=== EXERCISE AIM ===
Please print out the entries below unchanged and skip the images.

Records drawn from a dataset
Segment Open

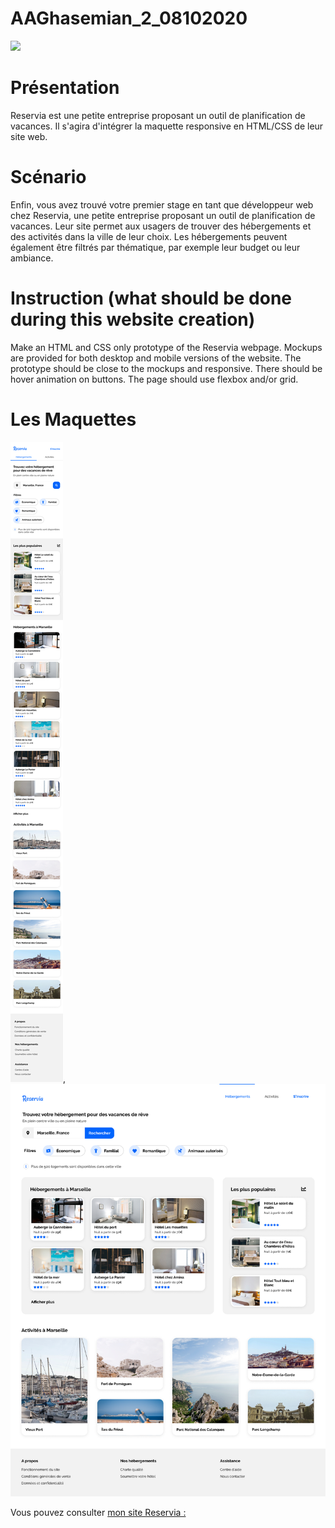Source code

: # AAGhasemian_2_08102020

![](https://github.com/Av-code80/AvehAliGhasemian_P2_08102020/blob/main/images/Reservia.svg)

# Présentation

Reservia est une petite entreprise proposant un outil de planification de vacances. Il s'agira d'intégrer la maquette responsive en HTML/CSS de leur site web.

# Scénario

Enfin, vous avez trouvé votre premier stage en tant que développeur web chez Reservia, une petite entreprise proposant un outil de planification de vacances. Leur site permet aux usagers de trouver des hébergements et des activités dans la ville de leur choix. Les hébergements peuvent également être filtrés par thématique, par exemple leur budget ou leur ambiance.

# Instruction (what should be done during this website creation)

Make an HTML and CSS only prototype of the Reservia webpage.
Mockups are provided for both desktop and mobile versions of the website.
The prototype should be close to the mockups and responsive.
There should be hover animation on buttons.
The page should use flexbox and/or grid.

# Les Maquettes 

![](images/iPhone%208%20-%201.png), ![](images/Desktop%20-%201.png)

Vous pouvez consulter [mon site Reservia :](https://av-code80.github.io/AvehAliGhasemian_P2_08102020/)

Segment Closed

=== EXERCISE OUTPUT ===
Source code

: # AAGhasemian_2_08102020

![](https://github.com/Av-code80/AvehAliGhasemian_P2_08102020/blob/main/images/Reservia.svg)

# Présentation

Reservia est une petite entreprise proposant un outil de planification de vacances. Il s'agira d'intégrer la maquette responsive en HTML/CSS de leur site web.

# Scénario

Enfin, vous avez trouvé votre premier stage en tant que développeur web chez Reservia, une petite entreprise proposant un outil de planification de vacances. Leur site permet aux usagers de trouver des hébergements et des activités dans la ville de leur choix. Les hébergements peuvent également être filtrés par thématique, par exemple leur budget ou leur ambiance.

# Instruction (what should be done during this website creation)

Make an HTML and CSS only prototype of the Reservia webpage.
Mockups are provided for both desktop and mobile versions of the website.
The prototype should be close to the mockups and responsive.
There should be hover animation on buttons.
The page should use flexbox and/or grid.

# Les Maquettes 

![](images/iPhone%208%20-%201.png), ![](images/Desktop%20-%201.png)

Vous pouvez consulter [mon site Reservia :](https://av-code80.github.io/AvehAliGhasemian_P2_08102020/)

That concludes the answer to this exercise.